(JED/IFEX) – The following is a 1 April 2002 JED press release: Community Radio: JED Denounces Government, Police and Tax Harassment Kinshasa, Monday, 1 April 2002 In a news conference on Friday, 29 March 2002, in Kinshasa to comment on its mission to Mbuji-Mayi (main centre of western Kasaï province), Journaliste en danger (JED) denounced […]
(JED/IFEX) – The following is a 1 April 2002 JED press release:
Community Radio: JED Denounces Government, Police and Tax Harassment
Kinshasa, Monday, 1 April 2002
In a news conference on Friday, 29 March 2002, in Kinshasa to comment on its mission to Mbuji-Mayi (main centre of western Kasaï province), Journaliste en danger (JED) denounced the hundreds of instances of administrative, police and tax harassment directed at community radio and television stations, especially in the provinces.
JED noted that the Ministry of Communication and Press has reimposed a requirement to obtain authorisation to publish or broadcast, using the official term “receipt,” even though the requirement was eliminated in Law No. 002/96 of 22 June 1996 governing the press in the Democratic Republic of the Congo.
Moreover, community radio and television stations must pay just over US$8,000 in order to receive official authorisation to broadcast. JED notes that from this tidy sum, required indiscriminately of all broadcasters, the ministry takes US$5,000 for administrative fees to issue the “receipt” and US$1,000 for additional unspecified “fees” required by the ministry’s administration in each province.
The National Society of Publishers, Composers and Authors (SONECA) also requires an annual fee of US$10,000 from each community broadcaster even though the broadcasters have non-profit status.
As in Kinshasa, JED has observed that journalists and others at these radio and television stations are not immune to questioning by the security services. And a monopoly of state-owned broadcasters, officially eliminated, continues to operate in certain provinces with the tacit assistance of local authorities.
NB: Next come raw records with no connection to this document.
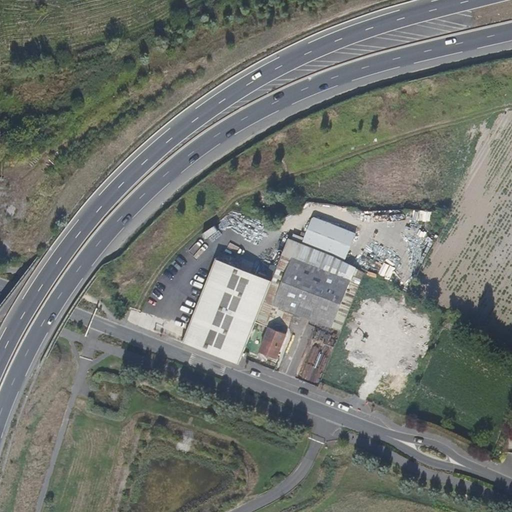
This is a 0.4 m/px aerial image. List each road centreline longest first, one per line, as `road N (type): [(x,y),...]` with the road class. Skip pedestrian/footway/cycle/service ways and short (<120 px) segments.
road 1 (trunk): [(0,414),(45,319),(81,266),(197,149),(250,115),(340,76),(511,32)]
road 2 (trunk): [(477,0),(314,50),(173,137),(84,226),(0,361)]
road 3 (tertiary): [(0,285),(330,414)]
road 4 (tertiary): [(330,414),(511,485)]
road 5 (unclassified): [(330,414),(297,477),(243,511)]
JED has asked the government to reaffirm the end of the state monopoly in radio and television, to eliminate the Ministry of Communications and Press’s US$5,000 tax, and to reduce substantially the US$2,000 tax required by the Ministry of Post and Telecommunications to obtain a broadcast frequency. JED also demanded an immediate end to questioning of journalists who are only doing their jobs.